3Encadré par l’écriture de Franzos qui occupe le début et la fin, le milieu de ce livre cache un nombre considérable de paratextes qui sont également accessibles en français aussi bien qu’en allemand. Une postface de la traductrice, placée immédiatement après la première édition de l’essai (p. 50‑53), explique brièvement la problématique de son travail sur les noms. Pour rapprocher le lecteur francophone du sujet principal du texte, il faut parfois s’égarer du principe qu’« on ne traduit pas les noms de famille » (p. 50). La traductrice est consciente que ce procédé risque de reproduire l’emprise violente de l’état autrichien sur la minorité juive, l’acte de discrimination qui fait du nom propre une commodité dont on peut négocier la valeur et la signification. Elle précise donc sa tâche de la manière suivante : il s’agit de « conférer leur sens [aux noms] au sein même du récit de Franzos » sans toutefois les « refabriquer » voire « franciser » (ibid.) lorsqu’ils ne sont pas porteurs de sens.

4Le travail de la traductrice donne raison à ce projet difficile, en dégageant les parties descriptives des patronymes et en illustrant, par une version aussi littérale que possible, l’argumentation de Franzos. Il est vrai que la virtuosité mise en œuvre lors de la traduction des noms propres, notamment de ceux composés, peut aussi être apprécié comme un exercice de style, un recueil d’exemples qui permet de comparer la formation des noms de famille en allemand et en français. Mais l’effort de fidélité au sens est une forme de respect pour les porteurs du nom en question et non pas un jeu (p. 43). D’ailleurs, la version française ne cède jamais à la tentation d’enjoliver les données. Dans le cas de « Säugling », dérivé de « Blutsauger » (« Suceur-de-sang ») pour en atténuer les connotations négatives, elle ne propose pas la traduction possible *« Nourrisson » (un des sens littéraux de « Säugling »), mais le « Suceur » qui rappelle mieux la brutalité du patronyme attribué en premier lieu (p. 42‑43).

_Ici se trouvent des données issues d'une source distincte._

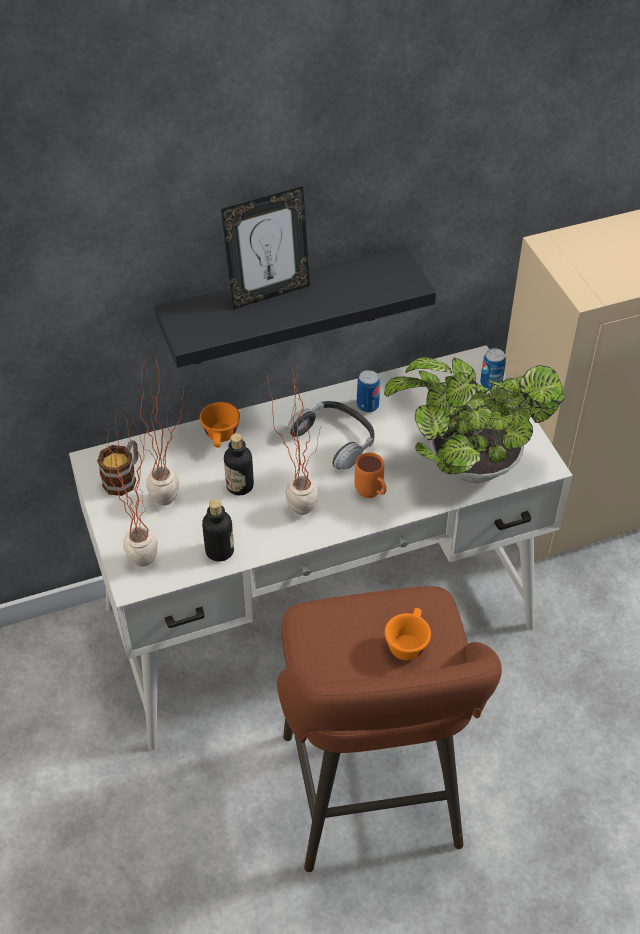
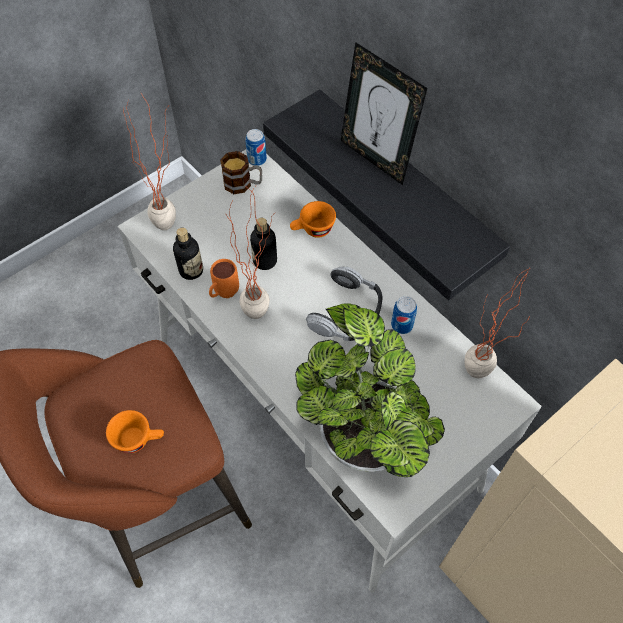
camera: 70 degrees right, 10 degrees up
(173, 504) = (228, 224): potted plant -> potted plant (474, 380)
(372, 494) = (293, 361): orange mug -> orange mug (223, 294)
(491, 383) = (486, 424): can -> can (257, 160)

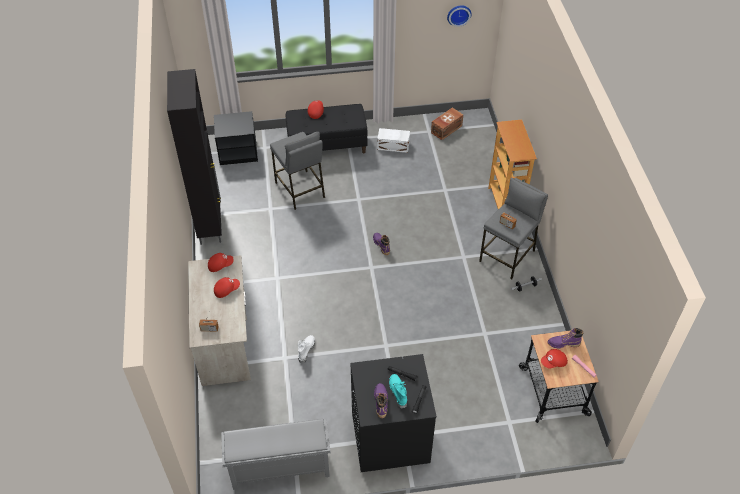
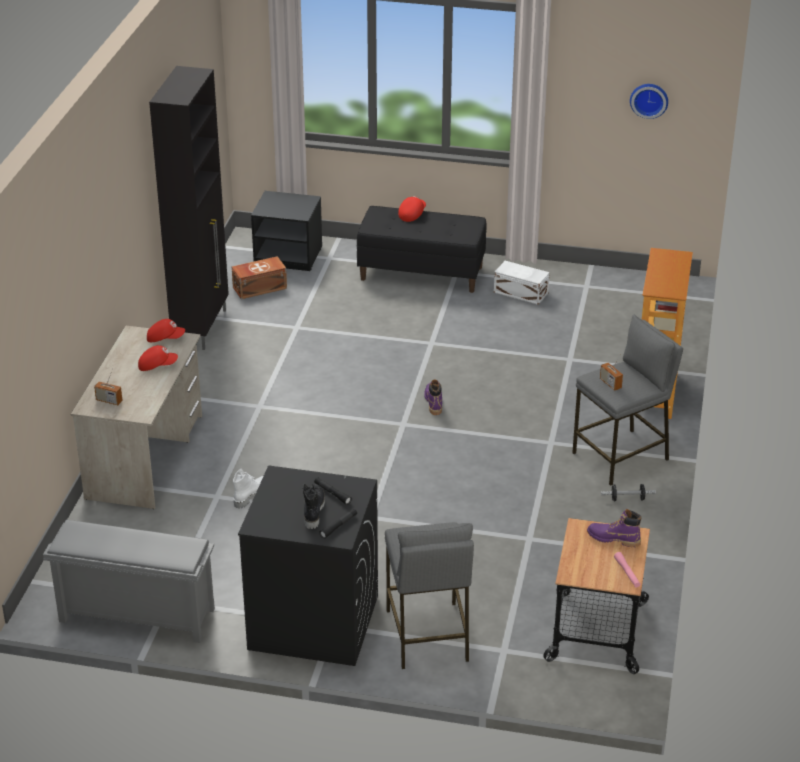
camera: 20 degrees right, 15 degrees down
(300, 190) = (351, 315): grey stool -> grey stool (427, 635)
(381, 402) = (283, 515): purple boot -> none
(397, 392) = (313, 511): turquoise boot -> black boot
(445, 129) = (614, 289): brown storage box -> brown storage box (258, 287)
(554, 362) = (583, 556): red cap -> none

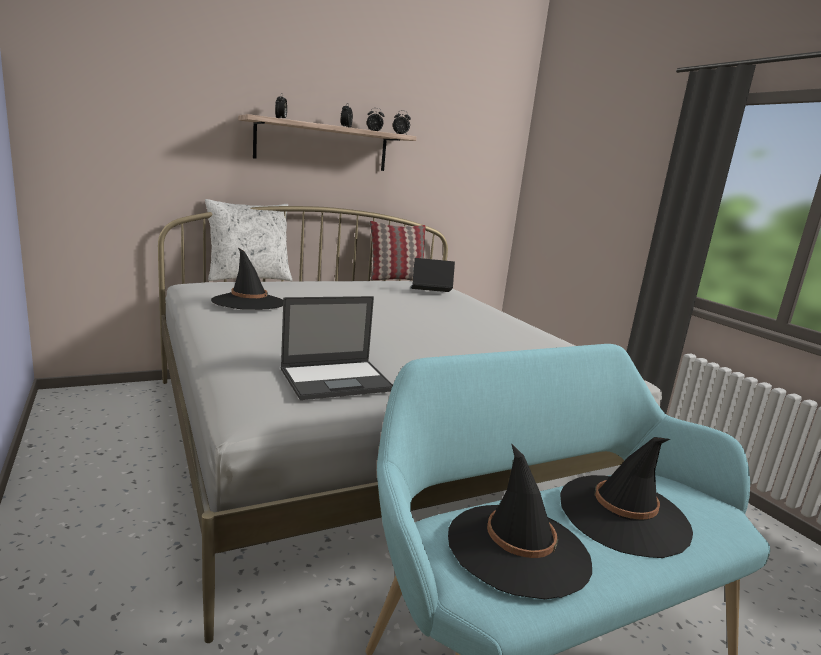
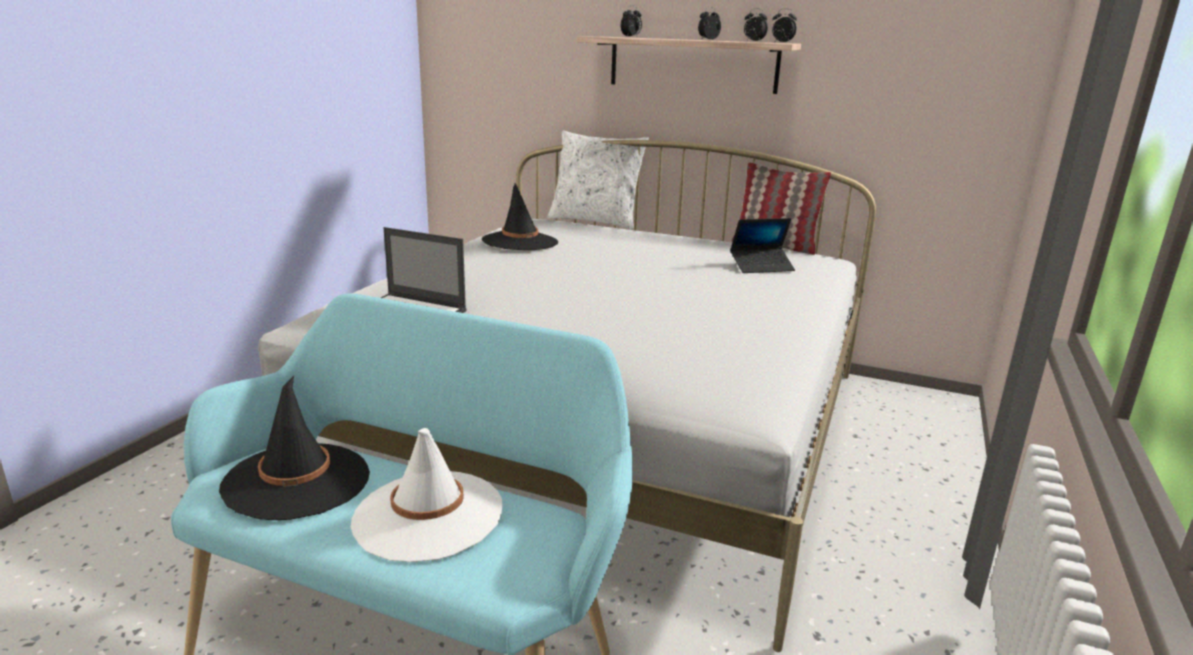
camera: 50 degrees right, 5 degrees up
(430, 293) = (761, 267): laptop -> laptop turned 120 degrees clockwise
(623, 515) = (428, 515): black hat -> white hat

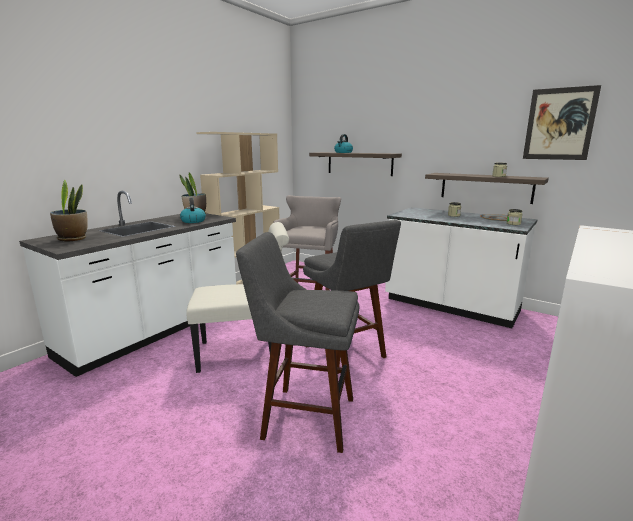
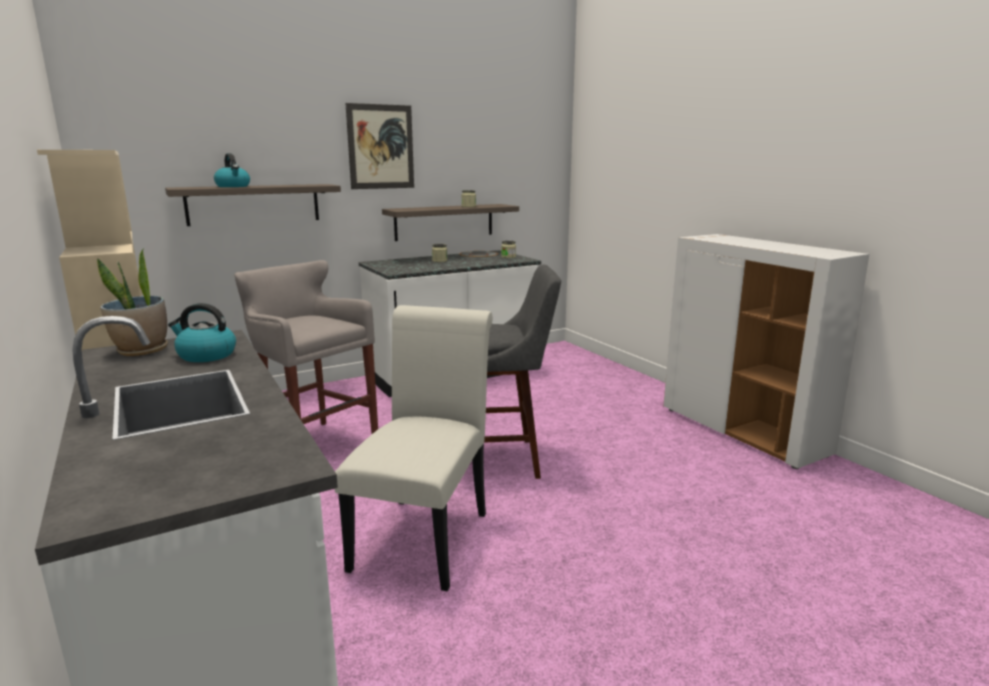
camera: 65 degrees left, 0 degrees up
(73, 238) = (173, 465): potted plant -> none
(304, 416) = (612, 518): grey stool -> none
(559, 124) = (502, 146): picture -> picture (381, 147)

5Des notes complètent la démarche explicative et cherchent à fournir des aides linguistiques et encyclopédiques au lecteur (p. 55‑67). Évidemment, les notes à la version allemande ne coïncident pas entièrement avec celles à la version française. Plus économiques, ces dernières ne font que compléter le travail de la traductrice sans commenter ses choix, qui souvent facilitent déjà la lecture par rapport à l’original. En effet, la plupart des mots vieillis qui apparaissent dans les sources de Franzos sont traduits en français moderne ; caractéristique d’une traduction qui choisit de moderniser le style pour échapper à la tentation du historicisme ou du pittoresque. Ainsi, « Frauenspersonen » (p. 32) (*« femmelettes ») devient « gonzesses » (p. 33), ce qui souligne la nuance péjorative, tout en enlevant la patine de l’expression allemande. Un autre exemple est la référence culte « Danaergeschenk », qui évoque le texte canonique de l’Iliade tandis que « cadeau empoisonné » s’entend sans la culture humaniste qu’on pouvait attendre à la fin du xixe siècle (p. 42‑43). Enfin les notes, riches en langues et alphabets différents, donnent une impression fidèle de la réalité polyglotte de la culture de Galice et Bucovine. Leur effort de conserver les toponymes et le dialogue multiculturel contraste avec le texte de Franzos, qui préfère germaniser ses références. On comprendra, grâce au commentaire d’O. Ansull, que ce choix exprime l’attitude générale de l’auteur, adepte d’une intégration des minorités de cette région dans une culture de langue allemande, et adversaire des courants hassidiques de son époque.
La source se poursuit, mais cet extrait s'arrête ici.